You’re probably already familiar with the star (*) notation so you can
guess that C* would match any customer name that begins with C. You can also
guess that “*automatic*” would match any description that had automatic at
the beginning, in the middle, or at the end.
The star is one of many “wildcard” characters used in Microsoft Office
programs. Another one is the question mark (?). A star will replace zero
characters or many characters but a question mark will replace one and only one.
So b*d would match bad or band (or bad band for that matter!), but b?d would
match only bad or bid or bod. If you wanted to find all invoice numbers between
50 and 59, you could search for 5?. The results would not include number 5 or
anything in the 500’s.
For some real power, you can include an explicit list of characters to match.
For instance, consider the pattern
[a-f]* as applied to a list of company names.
Can you guess what this wildcard will match? Any company name that begins with A
through F! That’s pretty powerful. You can also specify patterns you don’t
want to match using the ! character. For instance, [!X-Z]* would find all words
that did not start with X, Y or Z.
The way you use pattern matching depends on the Microsoft Office application
you are using. Access queries are the simplest to implement pattern matching
since the criteria field in Access queries accepts the Like operator. Using our
example above, a query which had a criteria of Like [A-F]* would return a list
of companies whose names began with the letters A-F.

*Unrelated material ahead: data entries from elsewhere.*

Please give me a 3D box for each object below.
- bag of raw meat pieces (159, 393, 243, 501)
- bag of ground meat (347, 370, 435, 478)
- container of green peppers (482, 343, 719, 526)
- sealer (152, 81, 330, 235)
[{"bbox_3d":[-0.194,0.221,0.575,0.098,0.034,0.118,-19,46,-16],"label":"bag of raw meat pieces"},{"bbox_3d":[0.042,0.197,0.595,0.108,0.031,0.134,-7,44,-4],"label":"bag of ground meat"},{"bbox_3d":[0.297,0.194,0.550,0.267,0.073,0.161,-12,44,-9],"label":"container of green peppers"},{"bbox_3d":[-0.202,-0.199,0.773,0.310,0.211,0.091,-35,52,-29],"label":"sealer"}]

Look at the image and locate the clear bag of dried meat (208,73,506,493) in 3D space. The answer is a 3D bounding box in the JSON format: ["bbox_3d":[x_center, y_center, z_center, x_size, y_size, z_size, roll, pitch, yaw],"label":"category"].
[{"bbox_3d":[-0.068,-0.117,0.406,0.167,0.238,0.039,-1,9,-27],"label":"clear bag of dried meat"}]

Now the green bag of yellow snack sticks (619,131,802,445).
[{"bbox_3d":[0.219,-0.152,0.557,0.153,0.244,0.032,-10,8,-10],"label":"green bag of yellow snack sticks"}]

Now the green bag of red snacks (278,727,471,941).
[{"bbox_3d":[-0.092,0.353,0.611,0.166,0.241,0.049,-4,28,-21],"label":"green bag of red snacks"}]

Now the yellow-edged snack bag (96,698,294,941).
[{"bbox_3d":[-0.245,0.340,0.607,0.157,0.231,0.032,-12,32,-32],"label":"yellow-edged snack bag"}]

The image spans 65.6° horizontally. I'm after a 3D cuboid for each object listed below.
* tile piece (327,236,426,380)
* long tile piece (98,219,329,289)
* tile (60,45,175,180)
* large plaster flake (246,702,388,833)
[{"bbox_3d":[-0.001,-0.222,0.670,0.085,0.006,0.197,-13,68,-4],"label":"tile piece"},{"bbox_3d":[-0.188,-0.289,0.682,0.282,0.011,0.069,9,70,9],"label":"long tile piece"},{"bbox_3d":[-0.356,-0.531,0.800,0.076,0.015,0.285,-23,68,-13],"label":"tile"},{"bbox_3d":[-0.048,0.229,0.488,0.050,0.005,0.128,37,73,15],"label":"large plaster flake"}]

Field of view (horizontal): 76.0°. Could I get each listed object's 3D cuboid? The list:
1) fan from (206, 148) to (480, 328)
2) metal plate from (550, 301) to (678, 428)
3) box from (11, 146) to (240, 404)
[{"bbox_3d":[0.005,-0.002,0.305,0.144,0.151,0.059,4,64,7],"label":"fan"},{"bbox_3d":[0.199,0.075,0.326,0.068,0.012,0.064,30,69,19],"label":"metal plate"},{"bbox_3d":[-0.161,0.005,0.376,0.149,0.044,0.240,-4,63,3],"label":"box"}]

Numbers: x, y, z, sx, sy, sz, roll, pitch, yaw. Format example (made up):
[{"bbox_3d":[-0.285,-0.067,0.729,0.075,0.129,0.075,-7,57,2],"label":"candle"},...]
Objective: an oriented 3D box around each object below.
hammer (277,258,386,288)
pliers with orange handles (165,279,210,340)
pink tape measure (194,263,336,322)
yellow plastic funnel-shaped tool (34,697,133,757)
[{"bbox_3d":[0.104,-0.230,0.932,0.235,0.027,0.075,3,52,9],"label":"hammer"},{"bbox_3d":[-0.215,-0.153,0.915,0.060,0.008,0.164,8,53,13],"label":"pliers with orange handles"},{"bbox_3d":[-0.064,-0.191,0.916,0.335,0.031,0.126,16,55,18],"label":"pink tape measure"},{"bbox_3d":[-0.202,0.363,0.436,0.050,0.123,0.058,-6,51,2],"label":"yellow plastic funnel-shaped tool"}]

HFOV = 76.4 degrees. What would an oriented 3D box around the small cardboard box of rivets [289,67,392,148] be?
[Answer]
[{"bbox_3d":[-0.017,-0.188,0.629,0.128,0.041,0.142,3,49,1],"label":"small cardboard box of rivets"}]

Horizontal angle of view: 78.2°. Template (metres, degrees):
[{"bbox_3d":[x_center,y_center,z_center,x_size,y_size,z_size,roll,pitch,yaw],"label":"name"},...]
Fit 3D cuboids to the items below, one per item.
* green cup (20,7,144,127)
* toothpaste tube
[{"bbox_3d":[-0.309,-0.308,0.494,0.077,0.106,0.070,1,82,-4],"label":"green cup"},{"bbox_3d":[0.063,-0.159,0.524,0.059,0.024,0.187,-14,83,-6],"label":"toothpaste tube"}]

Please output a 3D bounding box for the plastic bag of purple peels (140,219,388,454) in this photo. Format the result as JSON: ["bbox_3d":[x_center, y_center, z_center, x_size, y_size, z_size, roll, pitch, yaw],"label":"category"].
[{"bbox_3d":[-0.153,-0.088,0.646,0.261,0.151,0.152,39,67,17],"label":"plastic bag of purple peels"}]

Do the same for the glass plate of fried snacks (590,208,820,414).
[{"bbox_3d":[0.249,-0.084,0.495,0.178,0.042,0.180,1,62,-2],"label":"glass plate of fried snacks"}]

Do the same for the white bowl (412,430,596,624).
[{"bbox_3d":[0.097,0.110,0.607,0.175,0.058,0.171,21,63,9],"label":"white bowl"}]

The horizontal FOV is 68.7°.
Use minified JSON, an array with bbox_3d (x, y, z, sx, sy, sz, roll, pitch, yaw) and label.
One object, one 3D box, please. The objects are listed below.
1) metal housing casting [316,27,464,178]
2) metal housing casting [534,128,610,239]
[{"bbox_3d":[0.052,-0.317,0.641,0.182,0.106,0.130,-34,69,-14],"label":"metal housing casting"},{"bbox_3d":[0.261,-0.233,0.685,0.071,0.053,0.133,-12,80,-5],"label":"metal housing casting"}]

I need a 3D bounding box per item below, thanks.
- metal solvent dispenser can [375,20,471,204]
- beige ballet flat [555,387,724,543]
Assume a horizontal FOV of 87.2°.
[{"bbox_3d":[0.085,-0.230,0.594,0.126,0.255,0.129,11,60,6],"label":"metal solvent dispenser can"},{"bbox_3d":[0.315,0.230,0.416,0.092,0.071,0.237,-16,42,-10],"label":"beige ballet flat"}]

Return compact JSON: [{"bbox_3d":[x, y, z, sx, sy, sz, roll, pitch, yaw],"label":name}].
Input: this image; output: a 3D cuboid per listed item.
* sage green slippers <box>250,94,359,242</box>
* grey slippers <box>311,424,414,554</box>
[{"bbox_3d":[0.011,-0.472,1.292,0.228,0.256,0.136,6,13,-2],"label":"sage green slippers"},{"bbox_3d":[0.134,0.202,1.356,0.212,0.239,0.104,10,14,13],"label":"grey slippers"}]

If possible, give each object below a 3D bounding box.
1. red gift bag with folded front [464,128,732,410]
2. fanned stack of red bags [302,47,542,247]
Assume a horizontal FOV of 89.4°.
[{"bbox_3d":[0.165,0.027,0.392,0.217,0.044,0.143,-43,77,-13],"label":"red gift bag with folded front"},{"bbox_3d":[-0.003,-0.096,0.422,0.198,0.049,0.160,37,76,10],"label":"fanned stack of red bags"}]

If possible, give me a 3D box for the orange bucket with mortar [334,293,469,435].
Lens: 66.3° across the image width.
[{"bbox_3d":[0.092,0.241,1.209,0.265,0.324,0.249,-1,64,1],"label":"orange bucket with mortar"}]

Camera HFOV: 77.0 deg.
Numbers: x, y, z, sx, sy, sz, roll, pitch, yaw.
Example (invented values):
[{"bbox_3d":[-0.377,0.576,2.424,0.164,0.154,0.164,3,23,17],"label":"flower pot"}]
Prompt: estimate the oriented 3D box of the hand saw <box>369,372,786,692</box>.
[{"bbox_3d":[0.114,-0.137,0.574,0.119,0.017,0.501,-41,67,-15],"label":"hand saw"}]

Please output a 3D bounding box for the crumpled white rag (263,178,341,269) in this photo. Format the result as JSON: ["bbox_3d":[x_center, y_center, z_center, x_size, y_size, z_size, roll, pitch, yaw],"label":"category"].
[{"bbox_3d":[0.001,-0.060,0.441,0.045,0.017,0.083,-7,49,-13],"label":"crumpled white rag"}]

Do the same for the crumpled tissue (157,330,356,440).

In Word, you would use the Find command with the “Use Wildcards” option
turned on. You can type in the pattern to match, or you can choose certain
patterns from the Find dialog box. Word has a few differences from the basic
Like operator so be careful. For instance, if you want to find words that start
with Ar, Br, or Cr you would use [a-c]r* but you need a “start of word”
character in front of the pattern. In Word, that’s <. If you don’t
specify the <, you’ll find all words with ar, br, or cr in them anywhere.
See the video for an example.
In other applications, you would use a Visual Basic program to separate out
entries based on pattern matching. The Like operator in Visual Basic follows all
of the pattern matching rules outlined above and is also capable of recognizing
digits as opposed to characters. For instance, 5## would match 500-599 but not
50K since K is not numeric. You can combine wildcards to find your items of
interest in Office documents. If you have a TL product line (TL-R-22, TL-S-33,
TL-R-35, TL-X-45) and you want to find only product numbers in the 30s, you
could search for TL*3?.
See our sample code page for an example which uses pattern matching to
extract a date from a description
field, even if the format of the date changes from transaction to
transaction (e.g. 051304 to 4/6/03).
Try it out and you’ll be an expert in no time.